(Document structure recognition data)
※

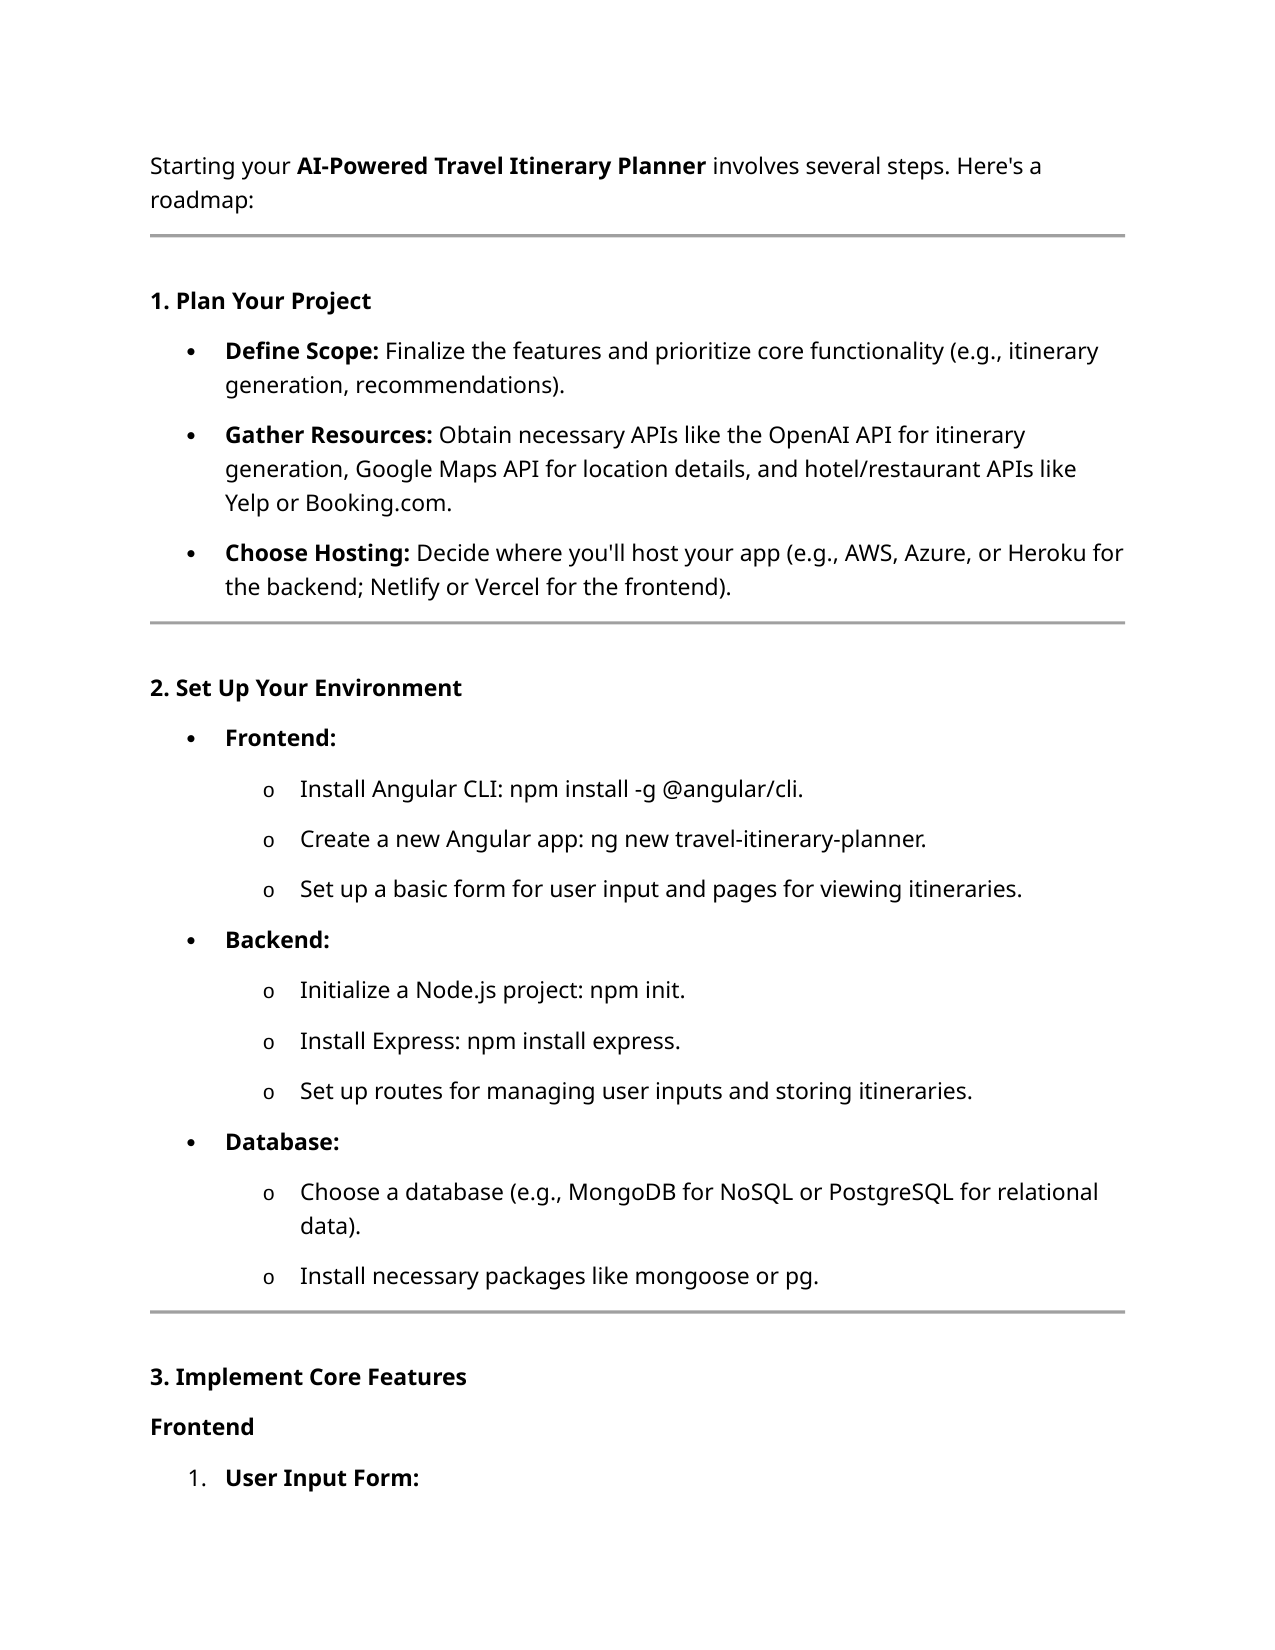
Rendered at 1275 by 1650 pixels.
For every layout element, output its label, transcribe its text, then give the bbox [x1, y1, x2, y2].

list Backend: [187, 924, 1125, 955]
text 2. Set Up Your Environment [150, 672, 1125, 703]
list Frontend: [187, 722, 1125, 753]
list Install Angular CLI: npm install -g @angular/cli. [262, 772, 1125, 804]
list Choose Hosting: Decide where you'll host your app (e.g., AWS, Azure, or Heroku for the backend; Netlify or Vercel for the frontend). [187, 537, 1125, 602]
list Create a new Angular app: ng new travel-itinerary-planner. [262, 823, 1125, 854]
list Gather Resources: Obtain necessary APIs like the OpenAI API for itinerary generation, Google Maps API for location details, and hotel/restaurant APIs like Yelp or Booking.com. [187, 419, 1125, 518]
text 3. Implement Core Features [150, 1361, 1125, 1392]
list Install necessary packages like mongoose or pg. [262, 1260, 1125, 1291]
list Set up a basic form for user input and pages for viewing itineraries. [262, 873, 1125, 904]
list Install Express: npm install express. [262, 1024, 1125, 1056]
list Set up routes for managing user inputs and storing itineraries. [262, 1075, 1125, 1106]
list Define Scope: Finalize the features and prioritize core functionality (e.g., itinerary generation, recommendations). [187, 335, 1125, 400]
list Initialize a Node.js project: npm init. [262, 974, 1125, 1005]
text 1. Plan Your Project [150, 284, 1125, 316]
list Choose a database (e.g., MongoDB for NoSQL or PostgreSQL for relational data). [262, 1176, 1125, 1241]
list User Input Form: [187, 1462, 1125, 1493]
text Frontend [150, 1411, 1125, 1442]
list Database: [187, 1125, 1125, 1157]
text Starting your AI-Powered Travel Itinerary Planner involves several steps. Here's a roadmap: [150, 150, 1125, 215]
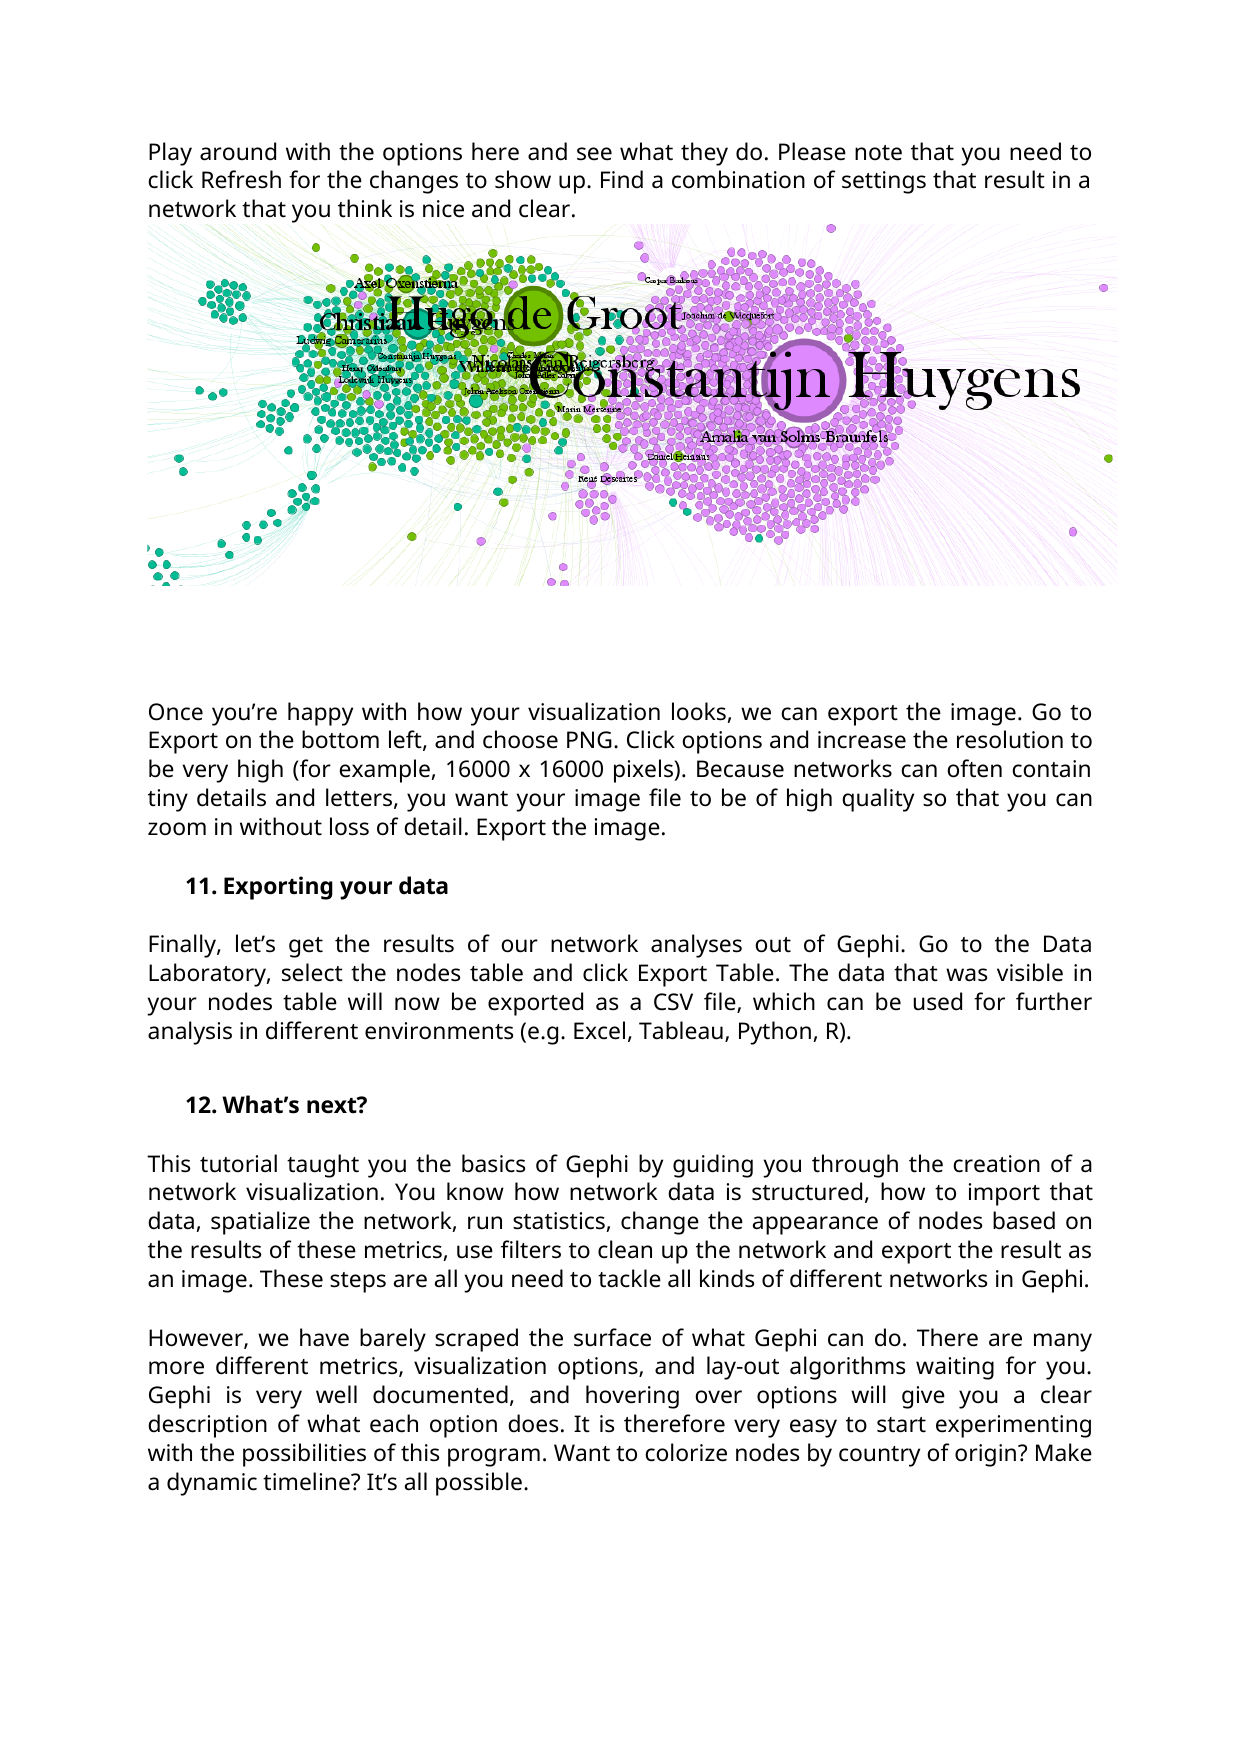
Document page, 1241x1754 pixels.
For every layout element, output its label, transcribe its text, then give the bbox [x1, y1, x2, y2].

※

■ **WHAT IS NEEDED**:
From the first line to the last, repeat the records exactly. Leave out the pictures.

■ **RESULT OF THE TASK**:
Rendered at 1275 by 1650 pixels.
For every layout element, output its label, transcribe its text, then give the bbox [x1, y1, x2, y2].

list Backend: [187, 924, 1125, 955]
text 2. Set Up Your Environment [150, 672, 1125, 703]
list Frontend: [187, 722, 1125, 753]
list Install Angular CLI: npm install -g @angular/cli. [262, 772, 1125, 804]
list Choose Hosting: Decide where you'll host your app (e.g., AWS, Azure, or Heroku for the backend; Netlify or Vercel for the frontend). [187, 537, 1125, 602]
list Create a new Angular app: ng new travel-itinerary-planner. [262, 823, 1125, 854]
list Gather Resources: Obtain necessary APIs like the OpenAI API for itinerary generation, Google Maps API for location details, and hotel/restaurant APIs like Yelp or Booking.com. [187, 419, 1125, 518]
text 3. Implement Core Features [150, 1361, 1125, 1392]
list Install necessary packages like mongoose or pg. [262, 1260, 1125, 1291]
list Set up a basic form for user input and pages for viewing itineraries. [262, 873, 1125, 904]
list Install Express: npm install express. [262, 1024, 1125, 1056]
list Set up routes for managing user inputs and storing itineraries. [262, 1075, 1125, 1106]
list Define Scope: Finalize the features and prioritize core functionality (e.g., itinerary generation, recommendations). [187, 335, 1125, 400]
list Initialize a Node.js project: npm init. [262, 974, 1125, 1005]
text 1. Plan Your Project [150, 284, 1125, 316]
list Choose a database (e.g., MongoDB for NoSQL or PostgreSQL for relational data). [262, 1176, 1125, 1241]
list User Input Form: [187, 1462, 1125, 1493]
text Frontend [150, 1411, 1125, 1442]
list Database: [187, 1125, 1125, 1157]
text Starting your AI-Powered Travel Itinerary Planner involves several steps. Here's a roadmap: [150, 150, 1125, 215]
Document page, 1241x1754 pixels.
For every layout element, output its label, transcribe its text, then give the bbox [x1, y1, x2, y2].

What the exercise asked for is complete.